Pomati and his colleagues used proteomic and genomic assays to determine the mechanisms of growth inhibition. They found that the drug mixture stimulated the expression of cell cycle regulation genes and certain proteins (kinases) that signal cell stress. These responses often indicate a slower rate of cell division and thus less cell proliferation. According to Bent-Halling Sørensen, a professor of chemical toxicology at the Danish University of Pharmaceutical Sciences, the proteomic and genomic assays used by Pomati and his colleagues are becoming increasingly popular in the field of environmental toxicology to study pharmaceuticals. "But you'll have to remember that you have to translate something going on in an assay to real life," he cautions, "and that's a big jump."

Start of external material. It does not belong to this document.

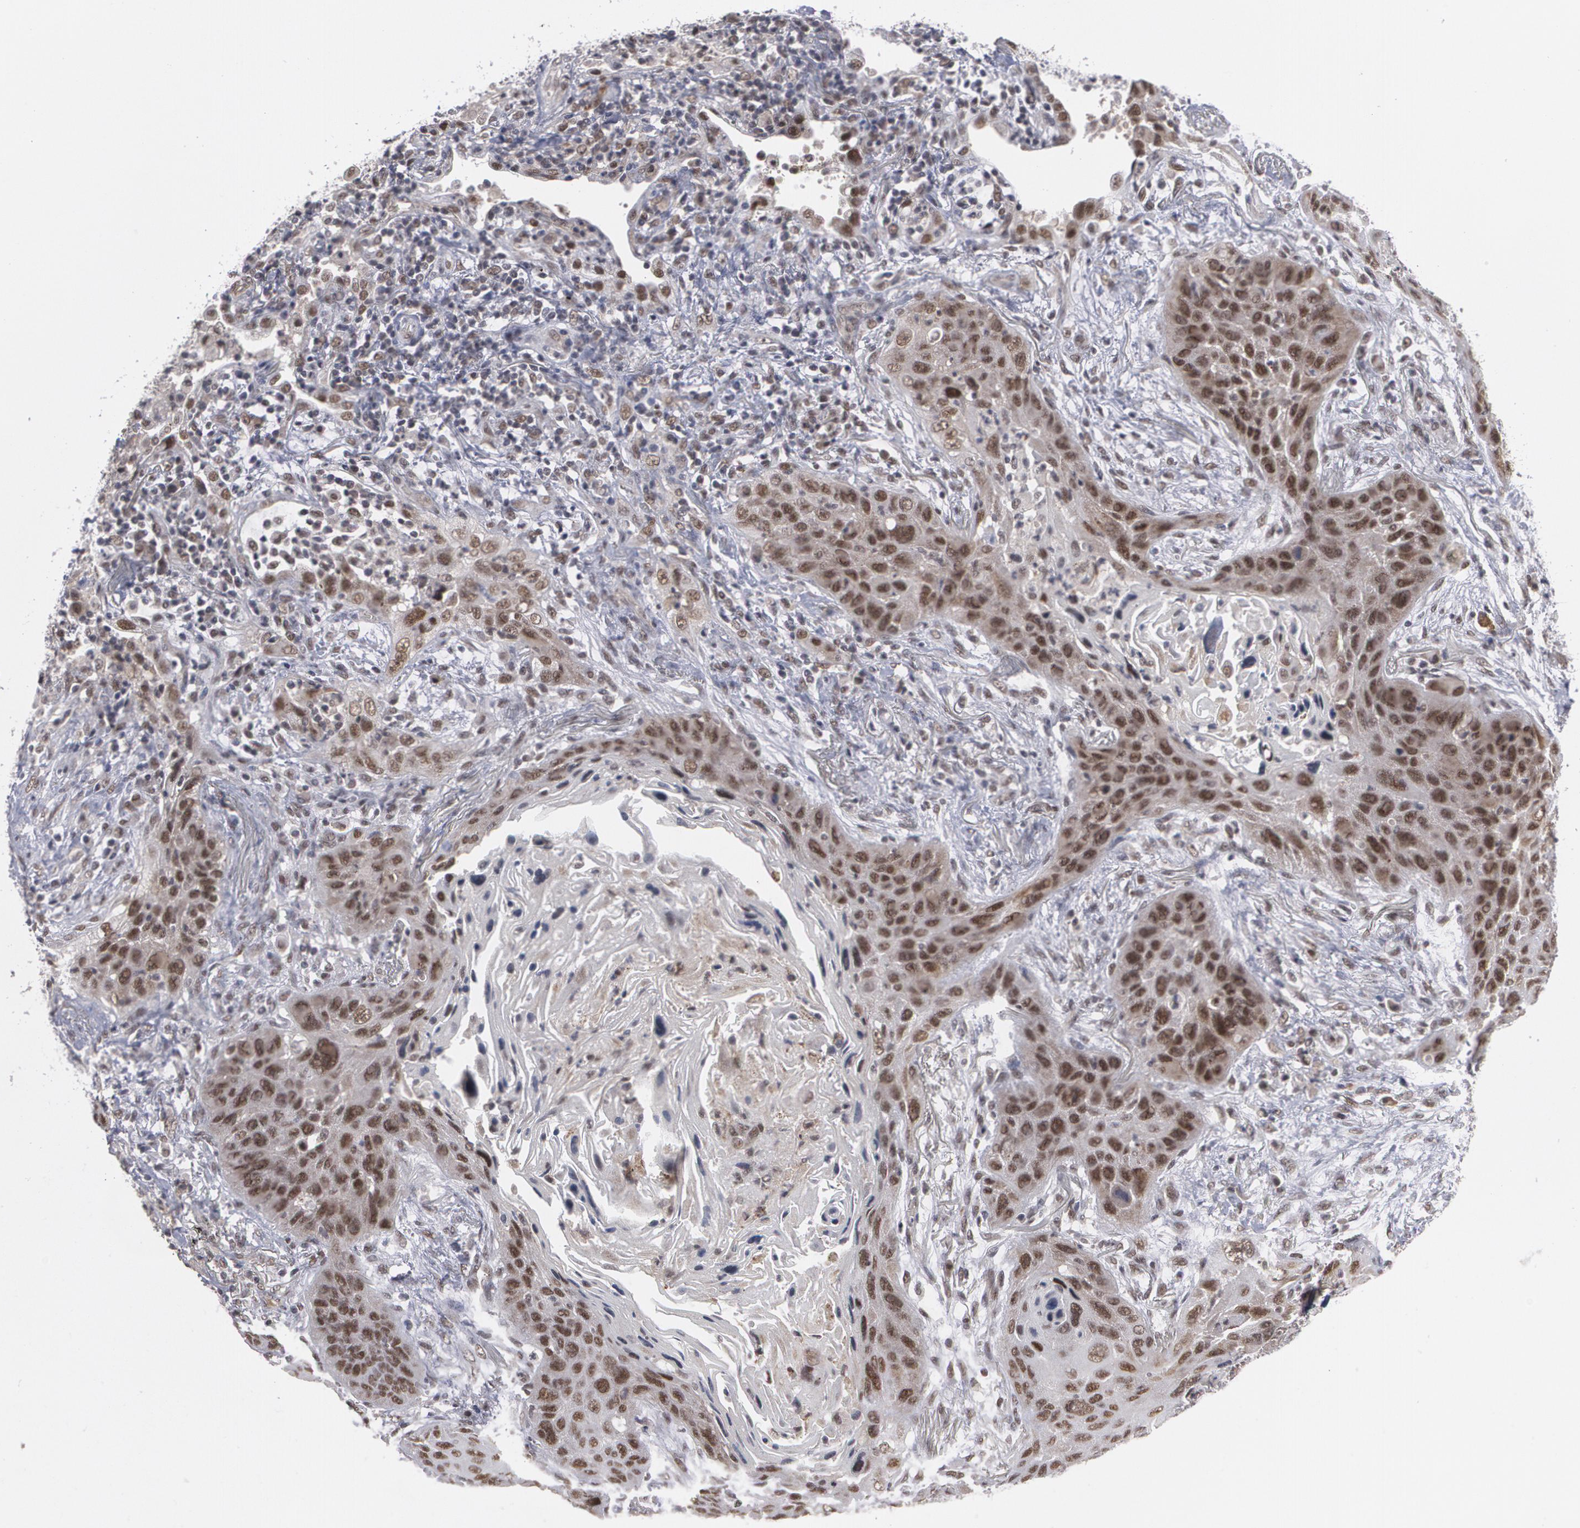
{"staining": {"intensity": "moderate", "quantity": ">75%", "location": "nuclear"}, "tissue": "lung cancer", "cell_type": "Tumor cells", "image_type": "cancer", "snomed": [{"axis": "morphology", "description": "Squamous cell carcinoma, NOS"}, {"axis": "topography", "description": "Lung"}], "caption": "DAB (3,3'-diaminobenzidine) immunohistochemical staining of human lung cancer shows moderate nuclear protein staining in approximately >75% of tumor cells.", "gene": "INTS6", "patient": {"sex": "female", "age": 67}}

Another challenge lies in determining the bioavailability of the pharmaceutical compounds, says Heberer, and this may depend on solubility and other chemical properties. "So the question is: What really ends up in the cells or close to these cells?" Pomati concurs that extrapolating from cells to organisms is difficult, but he believes that an understanding of the effects of pharmaceutical mixtures in the environment is needed. "We have to demonstrate scientifically a correlation between what we see in vitro and what we see in vivo. Organisms, they are much more complex than cells, but that doesn't mean they're less sensitive."